‘The Midnight Caller’ Takes Night Shift Horror to Camden Fringe
BlackPen Productions is bringing its psychological thriller The Midnight Caller back to the Camden Fringe, following a successful debut run. The one-act play opens at the Rosemary Branch Theatre from 30 July to 1 August and promises to deliver a tense, tightly executed exploration of burnout and psychological breakdown in the dead hours of a late-night call centre shift.
Written by Charles Eades and directed by Giulia Hallworth, the production stars Yazmeen Enoch as Fiona, a customer service worker enduring yet another night of drudgery and repetition. What begins as a bleak but familiar portrayal of low-paid shift work quickly takes on a sinister edge, as cryptic calls start slipping through the line and the routine dissolves into disquiet. With the lights flickering and voices turning unnerving, Fiona begins to question whether she’s still dealing with real clients—or something altogether more threatening.

The play is anchored in the horror tradition but underpinned by sharp social commentary. It pulls focus on the exploitative dynamics of modern work culture, particularly the silent expectations placed on younger workers in precarious roles. Fiona’s slow unraveling is not simply about ghosts or shadows in the dark, but the very real toll of staying compliant in systems that demand too much and offer too little in return.
Performed in under an hour, The Midnight Caller compresses its unease into a concentrated dose. Emeka Agada plays multiple roles, shifting between client, manager and police, while Treci Dominique appears as Judy, a brief beacon of connection in a production that otherwise trades in isolation and mounting dread.
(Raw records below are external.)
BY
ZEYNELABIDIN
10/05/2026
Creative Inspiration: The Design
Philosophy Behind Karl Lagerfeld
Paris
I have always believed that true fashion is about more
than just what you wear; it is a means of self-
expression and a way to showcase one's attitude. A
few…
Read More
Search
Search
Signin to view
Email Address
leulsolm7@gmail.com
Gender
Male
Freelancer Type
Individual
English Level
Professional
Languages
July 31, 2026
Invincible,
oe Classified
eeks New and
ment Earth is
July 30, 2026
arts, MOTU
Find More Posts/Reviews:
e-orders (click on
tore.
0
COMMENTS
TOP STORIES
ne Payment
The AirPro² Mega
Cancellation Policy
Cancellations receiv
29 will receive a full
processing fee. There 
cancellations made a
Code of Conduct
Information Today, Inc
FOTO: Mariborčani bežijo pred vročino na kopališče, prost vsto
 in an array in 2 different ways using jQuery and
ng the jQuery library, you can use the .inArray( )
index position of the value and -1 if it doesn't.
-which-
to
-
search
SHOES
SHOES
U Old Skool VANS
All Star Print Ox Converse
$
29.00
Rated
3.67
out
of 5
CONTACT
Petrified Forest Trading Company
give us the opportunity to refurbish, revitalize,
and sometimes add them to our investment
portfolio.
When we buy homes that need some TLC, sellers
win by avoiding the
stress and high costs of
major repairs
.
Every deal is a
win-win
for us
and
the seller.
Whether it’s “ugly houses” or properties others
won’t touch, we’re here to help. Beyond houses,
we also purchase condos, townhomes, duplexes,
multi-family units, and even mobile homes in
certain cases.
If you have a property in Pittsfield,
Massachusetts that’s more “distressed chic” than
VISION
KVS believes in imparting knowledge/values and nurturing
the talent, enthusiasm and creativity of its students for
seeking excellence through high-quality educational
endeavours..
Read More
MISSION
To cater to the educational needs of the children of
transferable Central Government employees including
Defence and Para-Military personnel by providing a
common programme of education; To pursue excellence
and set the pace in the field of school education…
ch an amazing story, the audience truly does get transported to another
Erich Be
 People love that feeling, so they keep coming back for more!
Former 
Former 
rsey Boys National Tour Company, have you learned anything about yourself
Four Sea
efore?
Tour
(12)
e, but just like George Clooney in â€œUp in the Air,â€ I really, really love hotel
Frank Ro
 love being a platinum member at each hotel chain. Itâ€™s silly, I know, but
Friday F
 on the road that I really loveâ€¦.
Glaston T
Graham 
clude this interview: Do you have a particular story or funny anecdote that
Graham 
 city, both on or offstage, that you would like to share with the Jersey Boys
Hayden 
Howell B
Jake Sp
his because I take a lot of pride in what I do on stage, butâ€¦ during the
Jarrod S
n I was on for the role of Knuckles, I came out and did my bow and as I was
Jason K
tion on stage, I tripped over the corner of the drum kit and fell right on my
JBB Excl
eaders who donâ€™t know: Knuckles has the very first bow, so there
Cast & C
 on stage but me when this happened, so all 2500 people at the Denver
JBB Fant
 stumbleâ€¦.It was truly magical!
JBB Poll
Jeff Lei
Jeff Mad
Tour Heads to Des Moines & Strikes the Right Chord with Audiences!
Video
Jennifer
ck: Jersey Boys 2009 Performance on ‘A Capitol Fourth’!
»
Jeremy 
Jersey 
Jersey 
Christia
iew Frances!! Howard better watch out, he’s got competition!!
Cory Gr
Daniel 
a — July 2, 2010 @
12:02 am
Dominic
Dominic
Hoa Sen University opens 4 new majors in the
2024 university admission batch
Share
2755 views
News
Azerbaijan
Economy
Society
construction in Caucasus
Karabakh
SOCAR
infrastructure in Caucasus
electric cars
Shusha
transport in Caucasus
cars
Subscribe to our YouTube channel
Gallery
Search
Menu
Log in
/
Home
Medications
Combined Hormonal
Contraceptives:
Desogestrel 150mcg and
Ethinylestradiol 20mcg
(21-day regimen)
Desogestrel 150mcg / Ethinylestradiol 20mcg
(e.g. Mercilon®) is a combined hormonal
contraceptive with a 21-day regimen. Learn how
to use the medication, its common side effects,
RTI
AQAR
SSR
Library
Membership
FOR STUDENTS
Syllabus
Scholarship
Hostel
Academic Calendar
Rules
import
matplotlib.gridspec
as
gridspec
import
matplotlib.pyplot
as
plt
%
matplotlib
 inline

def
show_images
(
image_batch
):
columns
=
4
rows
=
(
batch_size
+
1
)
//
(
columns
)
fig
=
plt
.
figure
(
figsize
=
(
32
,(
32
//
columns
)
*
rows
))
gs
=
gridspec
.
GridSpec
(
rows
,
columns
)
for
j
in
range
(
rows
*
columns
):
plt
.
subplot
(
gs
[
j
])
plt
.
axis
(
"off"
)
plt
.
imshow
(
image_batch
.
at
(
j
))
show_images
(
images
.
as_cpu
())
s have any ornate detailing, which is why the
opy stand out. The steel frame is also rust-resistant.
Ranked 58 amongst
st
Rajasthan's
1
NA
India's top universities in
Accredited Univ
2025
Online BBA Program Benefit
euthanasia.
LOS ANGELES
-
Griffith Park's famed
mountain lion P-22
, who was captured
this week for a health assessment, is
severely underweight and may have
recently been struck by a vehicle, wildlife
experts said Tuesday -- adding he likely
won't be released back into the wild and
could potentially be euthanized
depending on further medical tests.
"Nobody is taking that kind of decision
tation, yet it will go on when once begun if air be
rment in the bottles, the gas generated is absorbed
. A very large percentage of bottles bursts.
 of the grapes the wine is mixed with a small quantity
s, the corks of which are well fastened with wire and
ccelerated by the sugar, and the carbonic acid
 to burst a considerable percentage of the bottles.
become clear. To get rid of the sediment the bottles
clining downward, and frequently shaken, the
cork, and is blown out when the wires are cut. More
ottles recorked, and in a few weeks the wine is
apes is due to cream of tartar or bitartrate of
Camden Fringe has long championed emerging work across comedy, theatre and performance art, and this year’s programme continues that tradition with more than 400 productions across North London. In that crowded field, The Midnight Caller offers something darker, more urgent—a horror story grounded not in the supernatural, but in the crushing mundanity of late capitalism and the eerie quiet of offices after hours.
With a second run now underway, BlackPen Productions is betting on the show’s resonance with an audience all too familiar with exhaustion and economic anxiety.